—Cynthia, llegas tarde hoy. Éste es el señor Hastings. La señorita Murdoch.
Cynthia Murdoch era una joven de aspecto lozano, llena de vida y de vigor. Se quitó su gorrito
y admiré las grandes ondas sueltas de su cabellera rojiza y la brevedad y blancura de la mano que
adelantó para coger su taza de té. Con ojos y pestañas negros hubiera sido una belleza.
Se tumbó en el suelo, al lado de John, y me sonrió cuando le acerqué un plato de emparedados.
—Siéntese aquí en la hierba. Se está mucho mejor. Obedecí prontamente.
—Trabaja usted en Tadminster, ¿verdad?
Cynthia asintió.
—Sí por mis pecados.
—¿Se portan mal con usted sus jefes? — pregunté sonriendo.
—¡Me gustaría verlo! —exclamó Cynthia con dignidad.
—Tengo una prima en un hospital, que les tiene pánico a las enfermeras diplomadas.
—No me extraña. No tiene usted idea de cómo son. Pero yo no soy enfermera, gracias a Dios.
Trabajo en el dispensario.
—¿A cuánta gente envenena usted? Cynthia sonrió también.
—¡A cientos! — dijo.
—Cynthia —llamó la señora Inglethorp—, ¿puedes escribirme unas cartas?
—Desde luego, tía Emily.
Se levantó de un salto y algo en su actitud me recordó que su posición en la casa era subalterna
y que la señora Inglethorp, aun siendo tan bondadosa, no le permitía olvidarlo.
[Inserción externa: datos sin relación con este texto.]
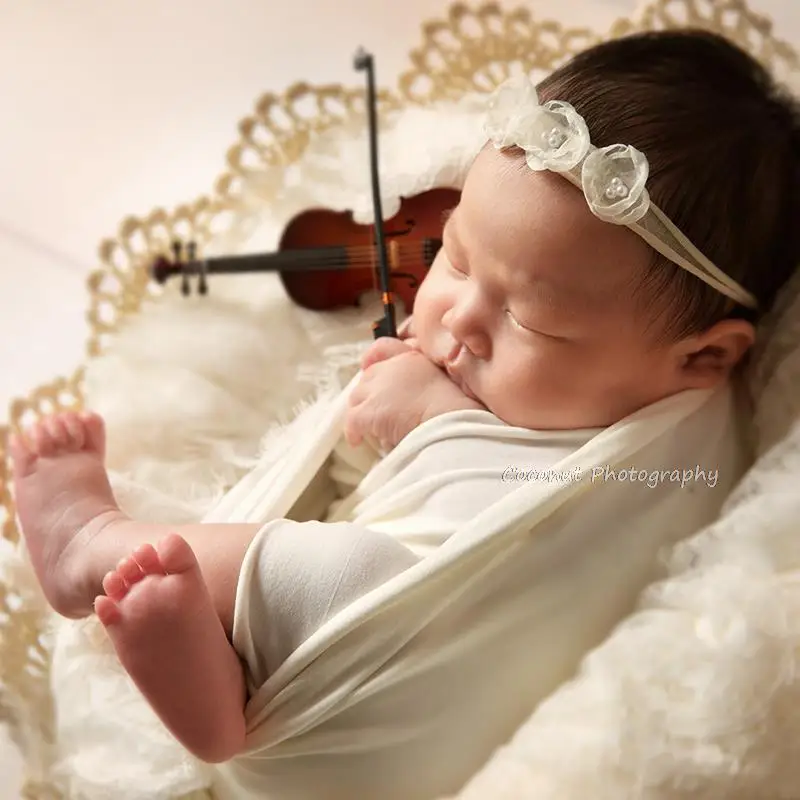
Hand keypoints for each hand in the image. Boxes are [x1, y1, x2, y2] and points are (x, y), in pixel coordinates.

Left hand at [345, 336, 481, 450]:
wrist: (451, 426)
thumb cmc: (456, 413)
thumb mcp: (445, 385)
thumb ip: (425, 382)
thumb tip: (412, 398)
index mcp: (412, 359)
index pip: (384, 348)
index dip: (373, 358)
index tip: (367, 366)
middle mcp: (392, 368)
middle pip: (367, 377)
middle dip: (367, 393)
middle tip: (374, 411)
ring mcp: (378, 389)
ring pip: (357, 398)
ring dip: (361, 412)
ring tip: (369, 429)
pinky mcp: (369, 411)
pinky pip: (352, 421)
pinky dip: (353, 432)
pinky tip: (357, 441)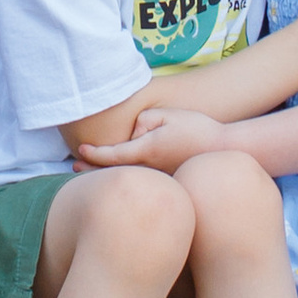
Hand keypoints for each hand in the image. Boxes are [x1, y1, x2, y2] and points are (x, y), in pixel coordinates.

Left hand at [76, 108, 233, 171]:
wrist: (223, 152)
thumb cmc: (196, 130)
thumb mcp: (167, 115)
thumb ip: (143, 120)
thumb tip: (132, 132)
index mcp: (146, 150)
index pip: (112, 155)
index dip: (93, 153)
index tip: (81, 150)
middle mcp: (148, 169)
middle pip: (114, 173)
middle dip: (92, 171)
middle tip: (74, 167)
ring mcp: (157, 178)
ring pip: (127, 179)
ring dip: (108, 176)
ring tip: (88, 172)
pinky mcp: (166, 182)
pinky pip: (141, 182)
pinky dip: (126, 178)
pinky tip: (119, 175)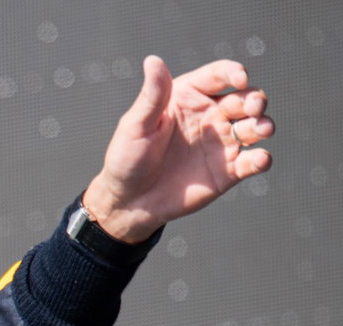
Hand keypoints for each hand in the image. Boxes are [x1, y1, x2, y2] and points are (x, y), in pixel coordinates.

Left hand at [83, 55, 273, 243]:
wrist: (130, 201)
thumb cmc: (127, 158)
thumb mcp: (136, 125)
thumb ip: (152, 95)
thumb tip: (152, 60)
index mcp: (189, 97)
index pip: (219, 75)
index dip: (234, 72)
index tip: (240, 78)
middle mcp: (211, 116)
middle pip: (246, 98)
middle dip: (255, 99)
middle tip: (252, 108)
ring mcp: (222, 142)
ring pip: (256, 126)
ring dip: (264, 125)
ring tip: (259, 130)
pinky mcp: (229, 170)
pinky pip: (254, 161)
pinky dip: (262, 159)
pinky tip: (258, 159)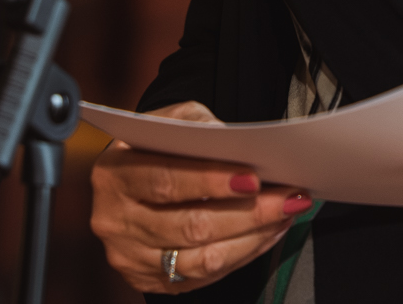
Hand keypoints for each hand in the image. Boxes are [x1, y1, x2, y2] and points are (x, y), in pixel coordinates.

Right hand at [90, 102, 313, 292]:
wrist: (130, 183)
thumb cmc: (155, 147)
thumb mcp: (167, 122)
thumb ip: (195, 125)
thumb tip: (232, 141)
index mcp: (114, 174)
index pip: (164, 181)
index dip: (209, 182)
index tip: (253, 178)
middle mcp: (115, 221)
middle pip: (190, 226)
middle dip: (248, 213)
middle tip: (289, 197)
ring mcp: (131, 257)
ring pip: (202, 259)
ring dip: (254, 238)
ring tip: (287, 213)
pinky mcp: (150, 281)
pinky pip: (206, 275)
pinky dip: (244, 254)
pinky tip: (268, 233)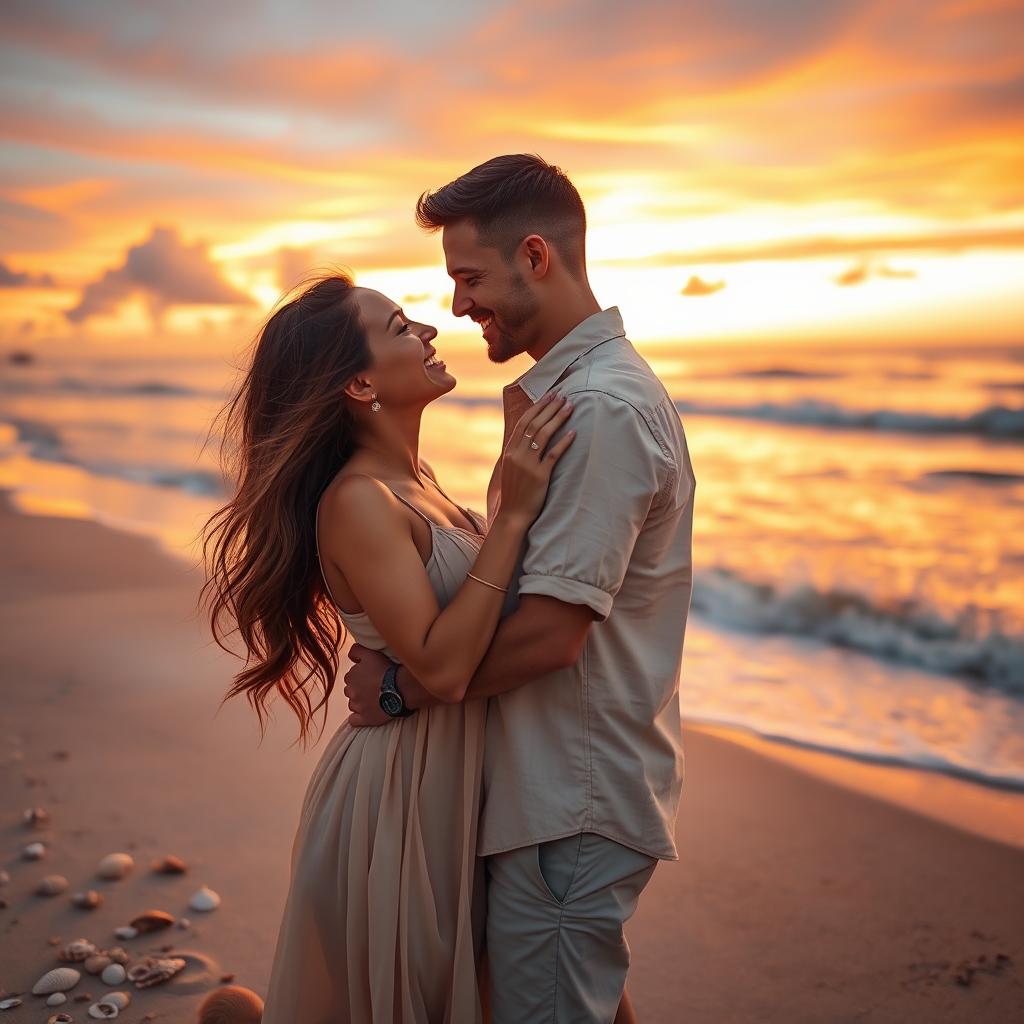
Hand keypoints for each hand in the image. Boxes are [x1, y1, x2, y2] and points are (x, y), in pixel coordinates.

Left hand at [344, 643, 392, 726]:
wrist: (400, 688)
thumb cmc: (387, 670)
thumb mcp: (371, 653)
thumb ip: (356, 651)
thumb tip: (351, 655)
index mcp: (351, 677)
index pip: (350, 676)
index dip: (360, 676)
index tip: (370, 676)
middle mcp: (351, 692)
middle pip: (350, 690)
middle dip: (359, 689)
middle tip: (373, 687)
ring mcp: (357, 706)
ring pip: (352, 704)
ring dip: (359, 702)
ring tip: (373, 699)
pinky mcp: (365, 719)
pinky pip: (354, 720)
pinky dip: (357, 718)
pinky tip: (365, 713)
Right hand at [498, 393, 575, 527]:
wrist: (512, 515)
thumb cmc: (515, 492)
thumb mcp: (511, 468)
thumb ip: (519, 452)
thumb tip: (530, 435)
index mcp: (510, 451)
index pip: (524, 422)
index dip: (537, 407)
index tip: (549, 395)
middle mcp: (517, 455)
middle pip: (535, 425)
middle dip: (550, 408)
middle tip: (563, 395)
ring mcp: (528, 465)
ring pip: (544, 435)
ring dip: (558, 418)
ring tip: (570, 406)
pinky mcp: (540, 477)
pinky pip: (554, 455)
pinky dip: (564, 442)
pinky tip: (573, 432)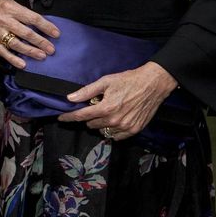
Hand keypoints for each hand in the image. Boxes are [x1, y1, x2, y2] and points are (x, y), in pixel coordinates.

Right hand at [0, 0, 59, 67]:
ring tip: (42, 56)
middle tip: (51, 49)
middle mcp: (4, 20)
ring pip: (16, 44)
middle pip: (26, 33)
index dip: (46, 27)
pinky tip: (23, 64)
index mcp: (12, 8)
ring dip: (30, 51)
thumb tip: (42, 26)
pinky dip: (13, 59)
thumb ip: (25, 14)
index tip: (56, 34)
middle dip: (40, 42)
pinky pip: (3, 52)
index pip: (32, 19)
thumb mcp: (12, 2)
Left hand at [59, 62, 178, 138]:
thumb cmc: (129, 80)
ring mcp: (124, 127)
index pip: (81, 116)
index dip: (69, 117)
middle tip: (96, 106)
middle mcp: (114, 120)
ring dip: (101, 124)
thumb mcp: (106, 81)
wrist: (153, 84)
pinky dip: (112, 130)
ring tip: (107, 112)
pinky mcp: (134, 130)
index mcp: (105, 108)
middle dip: (89, 117)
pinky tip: (116, 120)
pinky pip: (116, 136)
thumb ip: (87, 91)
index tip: (62, 118)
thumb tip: (70, 98)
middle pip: (91, 124)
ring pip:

Mi anfitriona se volvió hacia mí.
—John le enseñará su cuarto. La comida es a las siete y media. Hemos suprimido la cena, por
el momento. Lady Tadminster, la esposa de nuestro diputado, hija del difunto lord Abbotsbury,
hace lo mismo. Está de acuerdo conmigo en que somos las personas de nuestra posición las que
tenemos que dar ejemplo de austeridad. Aquí seguimos
un régimen de guerra; nada se desperdicia, hasta los trozos de papel se recogen y se mandan en
sacos.
Expresé mi aprobación y John me condujo a la casa. Subimos la ancha escalera que,
bifurcándose a derecha e izquierda, conducía a las dos alas del edificio. Mi cuarto estaba en el ala
izquierda y tenía vistas sobre el parque.
John me dejó y unos minutos más tarde lo vi desde mi ventana paseando sosegadamente por la
hierba, cogido del brazo de Cynthia Murdoch. Oí la voz de la señora Inglethorp llamando a
Cynthia con impaciencia y la muchacha corrió en dirección a la casa. Al mismo tiempo, un
hombre surgió de la sombra de un árbol y tomó lentamente la misma dirección. Representaba unos
cuarenta años, era muy moreno y su rostro, pulcramente afeitado, tenía una expresión melancólica.
Parecía dominado por una emoción violenta. Al pasar miró casualmente hacia mi ventana y lo
reconocí, aunque había cambiado mucho en los últimos quince años. Era el hermano menor de
John, Lawrence Cavendish. Me pregunté cuál podría ser el motivo de la extraña expresión que
sorprendí en su rostro.
Después me olvidé de él y me hundí en mis propios asuntos.
La tarde se deslizó agradablemente y por la noche soñé con la enigmática Mary Cavendish.
La mañana amaneció clara y llena de sol y presentí que mi estancia en Styles me iba a ser
extraordinariamente grata.
No vi a la señora Cavendish hasta la hora del almuerzo. Entonces me invitó a dar un paseo con
ella y pasamos una tarde deliciosa, vagando por los bosques y regresando a casa alrededor de las
cinco.
Al entrar en el amplio vestíbulo, John nos hizo seña de que le siguiéramos al salón de fumar.
Por la expresión de su rostro comprendí en seguida que algo desagradable había ocurrido. Le
seguimos y cerró la puerta detrás de nosotros.